======== Фрагмент текста

Рейтинг@Mail.ru
25-й кадр / Animaniacs / Брижит Бардо говорит по-японски
Автор: Константин БольшаковДата: 16.03.2017 10:38
Разместил: Константин Большаков
Комментарии: (0)
По правде сказать, сложно себе представить что-нибудь более традиционное и заштампованное, чем японская анимация. Так об этом любят рассуждать зрители, встретившие очередной ярлычок с заветной надписью «Мэйд ин джапен». Большеглазые школьницы, катаны, отсеченные щупальца бесформенного космического монстра и гигантские роботы, совершающие свою энную трансформацию под развесёленькую j-pop композицию.

================
======== Фрагменты записей

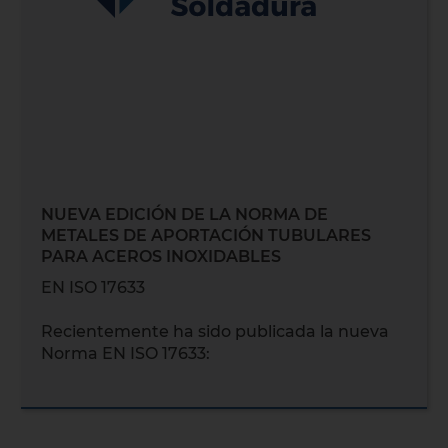
NUEVA EDICIÓN DE LA NORMA DE
METALES DE APORTACIÓN TUBULARES
PARA ACEROS INOXIDABLES
EN ISO 17633
Recientemente ha sido publicada la nueva
Norma EN ISO 17633:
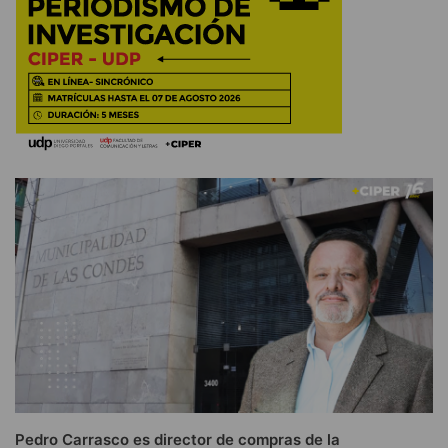
Pedro Carrasco es director de compras de la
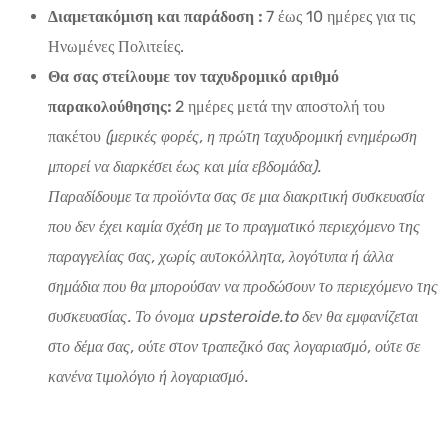
Διαμετακόμιση και παράδοση :
7 έως 10 ημέρες για τις
Ηνωμένες Πολιτείες.
Θα σας στείλουμε τον ταχυδρομικό αριθμό
παρακολούθησης:
2 ημέρες μετά την αποστολή του
πακέτου
(μερικές φορές, η πρώτη ταχυδρομική ενημέρωση
μπορεί να διαρκέσει έως και μία εβδομάδα).
Παραδίδουμε τα προϊόντα σας σε μια διακριτική συσκευασία
που δεν έχει καμία σχέση με το πραγματικό περιεχόμενο της
παραγγελίας σας, χωρίς αυτοκόλλητα, λογότυπα ή άλλα
σημάδια που θα μπορούσαν να προδώσουν το περιεχόμενο της
συσκευασίας. Το όνομα upsteroide.to δεν θα εμφανίζεται
στο δέμα σας, ούτε στον τραπεζικό σας λογαριασμό, ούτε σε
κανένα τιμολόγιο ή λογαριασμό.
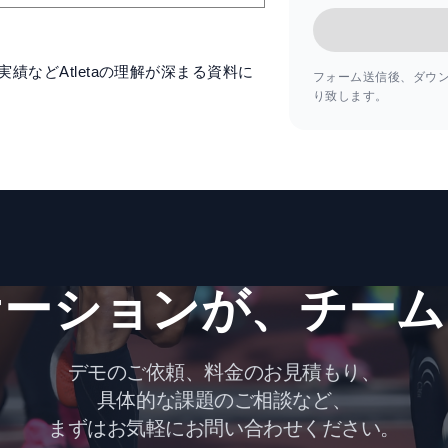
績などAtletaの理解が深まる資料に
フォーム送信後、ダウン
り致します。
ーションが、​チーム
デモのご依頼、料金のお見積もり、
具体的な課題のご相談など、
まずはお気軽にお問い合わせください。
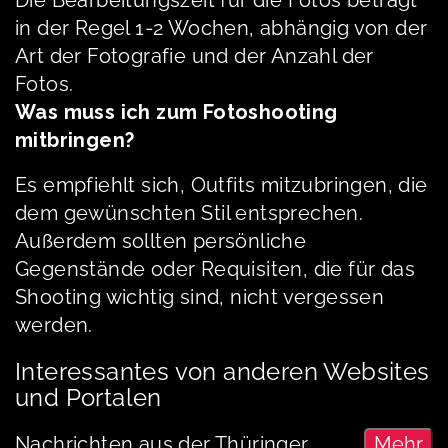
in der Regel 1-2 Wochen, abhängig von der
Art der Fotografie und der Anzahl der
Fotos.
Was muss ich zum Fotoshooting
mitbringen?
Es empfiehlt sich, Outfits mitzubringen, die
dem gewünschten Stil entsprechen.
Außerdem sollten persönliche
Gegenstände oder Requisiten, die für das
Shooting wichtig sind, nicht vergessen
werden.
Interessantes von anderen Websites
und Portalen
Nachrichten aus der Thüringer
Mehr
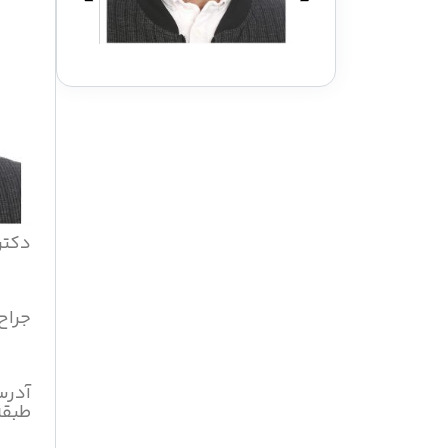
دکتر
جراح
آدرس
طبقه ۱۰ وا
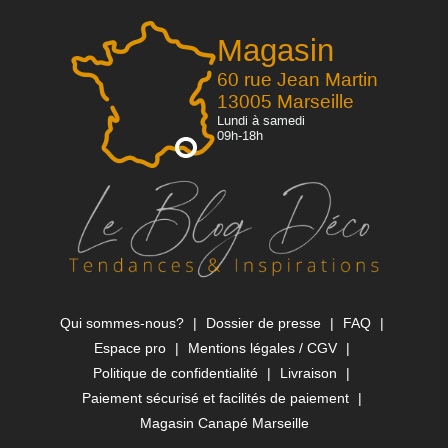
Magasin
60 rue Jean Martin
13005 Marseille
Lundi à samedi
09h-18h
Qui sommes-nous?
Dossier de presse
FAQ
Espace pro
Mentions légales / CGV
Politique de confidentialité
Livraison
Paiement sécurisé et facilités de paiement
Magasin Canapé Marseille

================

*Задание 1*.
Оформите как JSON-список строк всё от начала записей до строки с "Pedro Carrasco es director de compras de la" включительно, по одной строке списка на каждую строку и без пустых строк. Изображения в ответ не включайте.
*Задание 2*.
Продолжите текст о японской анимации, начав сразу после его последнего предложения.
Текст и записи никак не связаны между собой.

*Ответ на задание 1*.
[
  "NUEVA EDICIÓN DE LA NORMA DE",
  "METALES DE APORTACIÓN TUBULARES",
  "PARA ACEROS INOXIDABLES",
  "EN ISO 17633",
  "Recientemente ha sido publicada la nueva",
  "Norma EN ISO 17633:",
  "Pedro Carrasco es director de compras de la"
]

*Ответ на задание 2*.
Истоки таких представлений об анимационном искусстве страны Восходящего Солнца достаточно банальны. Основное знакомство с японской мультипликацией приходилось на те года, когда ТВ-каналы закупали продукцию, опираясь в первую очередь на цену, а не качество. Попробуй разобрать в этом потоке жемчужинки от студии «Гибли». Что уж говорить о независимой японской анимации, стоявшей особняком даже у себя на родине. Ёдзи Кури, Кихатиро Кавамото, Коджи Ямамура – творцы, экспериментаторы, и, увы, одиночки. Впрочем, и студии порой брались за рискованные проекты. Например «Mushi Production» известна в первую очередь эротической трилогией «Animerama». И даже в таком эпатажном проекте заключительная часть «Печальная Белладонна» произвела эффект разорвавшейся бомбы. Настолько далеко это кино было от привычного понимания анимационного фильма.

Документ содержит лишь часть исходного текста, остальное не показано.